* [Job]
Turn the entries, from their beginning through the line containing "list Domande per", into a two-column CSV with the headers input and output and one row per pair. Put each field in quotation marks and replace every line break within it with a space.
## START Data for this exercise
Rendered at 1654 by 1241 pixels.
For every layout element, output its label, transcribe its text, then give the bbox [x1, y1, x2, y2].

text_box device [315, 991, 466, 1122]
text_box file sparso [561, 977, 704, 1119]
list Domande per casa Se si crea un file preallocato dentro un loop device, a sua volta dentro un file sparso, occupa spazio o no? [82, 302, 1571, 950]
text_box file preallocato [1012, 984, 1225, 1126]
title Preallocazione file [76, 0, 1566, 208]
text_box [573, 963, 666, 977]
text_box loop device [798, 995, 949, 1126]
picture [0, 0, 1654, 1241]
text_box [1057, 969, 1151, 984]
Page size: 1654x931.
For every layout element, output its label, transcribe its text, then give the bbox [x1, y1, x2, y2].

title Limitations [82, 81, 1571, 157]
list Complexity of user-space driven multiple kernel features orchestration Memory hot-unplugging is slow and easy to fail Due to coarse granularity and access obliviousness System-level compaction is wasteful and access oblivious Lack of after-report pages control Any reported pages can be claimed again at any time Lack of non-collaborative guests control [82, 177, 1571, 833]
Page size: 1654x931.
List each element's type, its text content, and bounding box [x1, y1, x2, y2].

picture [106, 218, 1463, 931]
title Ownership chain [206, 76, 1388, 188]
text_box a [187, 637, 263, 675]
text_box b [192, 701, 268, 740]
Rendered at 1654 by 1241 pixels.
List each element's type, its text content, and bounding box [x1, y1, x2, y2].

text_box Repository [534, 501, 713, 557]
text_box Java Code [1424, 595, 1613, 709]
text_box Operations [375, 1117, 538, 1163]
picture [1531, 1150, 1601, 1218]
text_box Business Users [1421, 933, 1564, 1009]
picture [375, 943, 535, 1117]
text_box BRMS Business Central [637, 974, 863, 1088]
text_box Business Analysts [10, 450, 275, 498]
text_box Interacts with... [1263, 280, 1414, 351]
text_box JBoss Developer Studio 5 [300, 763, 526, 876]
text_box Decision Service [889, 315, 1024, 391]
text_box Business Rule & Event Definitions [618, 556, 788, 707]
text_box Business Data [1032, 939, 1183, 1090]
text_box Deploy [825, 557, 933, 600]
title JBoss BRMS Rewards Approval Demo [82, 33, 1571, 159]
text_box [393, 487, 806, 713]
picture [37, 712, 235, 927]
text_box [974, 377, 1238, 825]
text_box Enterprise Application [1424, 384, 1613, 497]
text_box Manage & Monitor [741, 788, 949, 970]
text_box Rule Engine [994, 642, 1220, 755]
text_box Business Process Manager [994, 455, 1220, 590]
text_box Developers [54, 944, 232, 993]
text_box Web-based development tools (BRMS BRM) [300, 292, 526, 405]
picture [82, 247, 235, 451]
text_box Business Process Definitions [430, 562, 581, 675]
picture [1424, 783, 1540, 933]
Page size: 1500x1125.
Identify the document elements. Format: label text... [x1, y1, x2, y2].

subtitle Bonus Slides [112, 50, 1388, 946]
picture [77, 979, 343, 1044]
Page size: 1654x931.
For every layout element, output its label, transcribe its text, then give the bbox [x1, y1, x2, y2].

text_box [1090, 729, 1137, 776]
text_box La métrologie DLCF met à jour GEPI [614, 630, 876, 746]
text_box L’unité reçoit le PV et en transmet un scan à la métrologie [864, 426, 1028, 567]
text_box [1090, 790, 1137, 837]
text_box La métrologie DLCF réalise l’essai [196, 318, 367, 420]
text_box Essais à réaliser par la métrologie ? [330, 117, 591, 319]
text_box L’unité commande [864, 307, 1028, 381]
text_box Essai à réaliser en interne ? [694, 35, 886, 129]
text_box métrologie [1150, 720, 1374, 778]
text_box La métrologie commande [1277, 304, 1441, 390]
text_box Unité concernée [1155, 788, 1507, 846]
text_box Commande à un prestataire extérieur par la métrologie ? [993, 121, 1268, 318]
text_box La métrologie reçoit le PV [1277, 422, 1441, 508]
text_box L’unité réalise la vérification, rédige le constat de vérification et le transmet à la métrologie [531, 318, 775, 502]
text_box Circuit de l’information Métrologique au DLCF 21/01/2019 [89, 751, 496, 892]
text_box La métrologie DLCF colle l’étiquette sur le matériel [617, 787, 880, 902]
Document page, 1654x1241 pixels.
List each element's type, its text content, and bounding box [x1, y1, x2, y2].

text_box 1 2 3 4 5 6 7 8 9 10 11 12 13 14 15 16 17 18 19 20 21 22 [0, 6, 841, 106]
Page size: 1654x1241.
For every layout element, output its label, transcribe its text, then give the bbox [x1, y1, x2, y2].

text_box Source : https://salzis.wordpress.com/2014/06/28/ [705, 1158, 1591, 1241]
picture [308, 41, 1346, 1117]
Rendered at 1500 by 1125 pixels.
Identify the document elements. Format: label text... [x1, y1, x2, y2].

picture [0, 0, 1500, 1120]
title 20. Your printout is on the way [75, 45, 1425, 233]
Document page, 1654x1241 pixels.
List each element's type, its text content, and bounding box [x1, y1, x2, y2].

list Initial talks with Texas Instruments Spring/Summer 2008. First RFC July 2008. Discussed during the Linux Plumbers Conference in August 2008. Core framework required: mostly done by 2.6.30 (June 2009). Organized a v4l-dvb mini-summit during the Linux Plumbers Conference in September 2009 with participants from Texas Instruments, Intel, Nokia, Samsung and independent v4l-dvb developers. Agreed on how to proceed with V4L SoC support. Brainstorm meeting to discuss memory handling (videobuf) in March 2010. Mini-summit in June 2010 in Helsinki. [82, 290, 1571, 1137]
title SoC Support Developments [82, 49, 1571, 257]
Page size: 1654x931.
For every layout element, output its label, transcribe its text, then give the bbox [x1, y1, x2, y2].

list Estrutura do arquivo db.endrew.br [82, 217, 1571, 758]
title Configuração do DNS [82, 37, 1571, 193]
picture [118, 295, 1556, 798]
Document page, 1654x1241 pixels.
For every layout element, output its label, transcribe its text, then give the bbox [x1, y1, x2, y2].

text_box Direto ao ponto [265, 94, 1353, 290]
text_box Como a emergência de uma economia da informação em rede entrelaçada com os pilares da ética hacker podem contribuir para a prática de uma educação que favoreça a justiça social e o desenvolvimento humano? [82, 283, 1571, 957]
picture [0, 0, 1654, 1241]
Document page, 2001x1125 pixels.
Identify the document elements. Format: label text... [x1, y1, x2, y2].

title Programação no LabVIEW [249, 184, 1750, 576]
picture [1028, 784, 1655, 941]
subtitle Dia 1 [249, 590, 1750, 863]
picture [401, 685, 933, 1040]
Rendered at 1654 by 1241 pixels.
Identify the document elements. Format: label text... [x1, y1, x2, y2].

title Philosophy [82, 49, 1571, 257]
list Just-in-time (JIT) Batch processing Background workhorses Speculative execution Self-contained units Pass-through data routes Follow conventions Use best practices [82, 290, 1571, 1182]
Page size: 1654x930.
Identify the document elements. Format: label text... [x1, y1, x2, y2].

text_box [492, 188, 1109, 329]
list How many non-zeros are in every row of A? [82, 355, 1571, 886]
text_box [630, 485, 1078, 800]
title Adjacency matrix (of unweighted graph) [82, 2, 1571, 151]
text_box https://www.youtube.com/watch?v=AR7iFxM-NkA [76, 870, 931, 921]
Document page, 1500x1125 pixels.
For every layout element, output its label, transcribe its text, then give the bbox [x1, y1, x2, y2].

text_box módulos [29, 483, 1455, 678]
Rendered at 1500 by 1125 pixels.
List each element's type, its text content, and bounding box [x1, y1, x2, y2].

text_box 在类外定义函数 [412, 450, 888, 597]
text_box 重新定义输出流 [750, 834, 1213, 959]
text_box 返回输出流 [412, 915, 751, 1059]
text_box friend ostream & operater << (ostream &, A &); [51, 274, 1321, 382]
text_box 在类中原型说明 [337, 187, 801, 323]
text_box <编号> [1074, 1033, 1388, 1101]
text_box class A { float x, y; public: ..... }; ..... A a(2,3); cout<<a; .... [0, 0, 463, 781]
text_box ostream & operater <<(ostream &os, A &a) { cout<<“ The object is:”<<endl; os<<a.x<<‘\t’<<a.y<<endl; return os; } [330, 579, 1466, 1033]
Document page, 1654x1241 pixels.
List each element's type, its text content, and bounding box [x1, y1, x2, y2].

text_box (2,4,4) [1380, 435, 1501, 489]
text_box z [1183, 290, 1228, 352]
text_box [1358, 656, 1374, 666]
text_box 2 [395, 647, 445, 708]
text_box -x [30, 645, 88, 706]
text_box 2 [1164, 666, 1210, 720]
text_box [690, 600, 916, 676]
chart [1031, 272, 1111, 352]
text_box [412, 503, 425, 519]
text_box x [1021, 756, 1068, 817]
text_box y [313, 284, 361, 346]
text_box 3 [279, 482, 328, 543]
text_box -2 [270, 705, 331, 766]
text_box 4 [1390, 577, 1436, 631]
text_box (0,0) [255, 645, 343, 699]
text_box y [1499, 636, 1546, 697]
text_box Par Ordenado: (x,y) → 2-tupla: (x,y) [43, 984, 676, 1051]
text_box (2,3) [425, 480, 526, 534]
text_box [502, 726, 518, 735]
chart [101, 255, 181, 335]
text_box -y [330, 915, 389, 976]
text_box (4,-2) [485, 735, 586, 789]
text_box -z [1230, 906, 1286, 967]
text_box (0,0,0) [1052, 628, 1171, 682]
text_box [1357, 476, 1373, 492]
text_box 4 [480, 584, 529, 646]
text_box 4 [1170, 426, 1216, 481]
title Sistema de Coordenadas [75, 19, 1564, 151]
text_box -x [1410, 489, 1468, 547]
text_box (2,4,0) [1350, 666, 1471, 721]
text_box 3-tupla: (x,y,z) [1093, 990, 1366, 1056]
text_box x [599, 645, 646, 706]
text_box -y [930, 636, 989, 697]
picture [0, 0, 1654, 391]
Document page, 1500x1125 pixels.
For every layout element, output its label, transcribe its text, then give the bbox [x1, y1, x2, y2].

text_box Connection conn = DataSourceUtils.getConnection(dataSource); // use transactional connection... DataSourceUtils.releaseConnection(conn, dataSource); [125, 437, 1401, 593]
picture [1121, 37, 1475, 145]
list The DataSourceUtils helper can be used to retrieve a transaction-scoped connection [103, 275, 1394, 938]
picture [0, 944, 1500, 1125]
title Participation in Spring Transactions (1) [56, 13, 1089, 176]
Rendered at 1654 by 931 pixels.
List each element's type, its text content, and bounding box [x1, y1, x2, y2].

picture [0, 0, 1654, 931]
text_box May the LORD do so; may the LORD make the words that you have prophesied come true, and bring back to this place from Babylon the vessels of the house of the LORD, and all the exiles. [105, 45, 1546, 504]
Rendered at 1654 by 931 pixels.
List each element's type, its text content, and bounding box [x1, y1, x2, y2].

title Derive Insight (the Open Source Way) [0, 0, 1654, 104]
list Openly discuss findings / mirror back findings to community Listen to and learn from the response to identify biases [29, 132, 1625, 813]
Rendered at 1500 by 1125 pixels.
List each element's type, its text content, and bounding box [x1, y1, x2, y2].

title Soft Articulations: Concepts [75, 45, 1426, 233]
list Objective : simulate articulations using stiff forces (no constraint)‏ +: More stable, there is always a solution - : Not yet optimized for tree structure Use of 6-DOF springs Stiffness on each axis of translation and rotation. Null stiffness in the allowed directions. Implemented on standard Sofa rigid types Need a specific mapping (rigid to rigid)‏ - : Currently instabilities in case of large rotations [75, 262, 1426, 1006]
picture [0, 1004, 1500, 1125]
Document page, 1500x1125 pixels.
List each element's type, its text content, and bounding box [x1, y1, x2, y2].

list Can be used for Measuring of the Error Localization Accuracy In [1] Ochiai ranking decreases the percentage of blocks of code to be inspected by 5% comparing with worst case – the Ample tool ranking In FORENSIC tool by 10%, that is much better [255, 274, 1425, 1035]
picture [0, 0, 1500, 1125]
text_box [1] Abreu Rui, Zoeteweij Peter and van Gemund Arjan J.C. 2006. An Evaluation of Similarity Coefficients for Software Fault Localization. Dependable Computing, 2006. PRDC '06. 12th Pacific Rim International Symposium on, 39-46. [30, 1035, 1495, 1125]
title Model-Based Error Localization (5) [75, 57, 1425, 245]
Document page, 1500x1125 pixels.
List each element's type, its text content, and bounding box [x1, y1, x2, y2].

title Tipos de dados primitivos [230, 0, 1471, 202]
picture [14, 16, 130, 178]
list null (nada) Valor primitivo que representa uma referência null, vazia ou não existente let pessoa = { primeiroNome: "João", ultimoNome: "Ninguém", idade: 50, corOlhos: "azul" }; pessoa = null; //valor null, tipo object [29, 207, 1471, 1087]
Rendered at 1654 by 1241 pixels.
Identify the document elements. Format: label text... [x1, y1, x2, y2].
## END Data for this exercise
* [Final result]
input,output
"Rendered at 1654 by 1241 pixels. For every layout element, output its label, transcribe its text, then give the bbox [x1, y1, x2, y2].","text_box device [315, 991, 466, 1122] text_box file sparso [561, 977, 704, 1119] list Domande per casa Se si crea un file preallocato dentro un loop device, a sua volta dentro un file sparso, occupa spazio o no? [82, 302, 1571, 950]"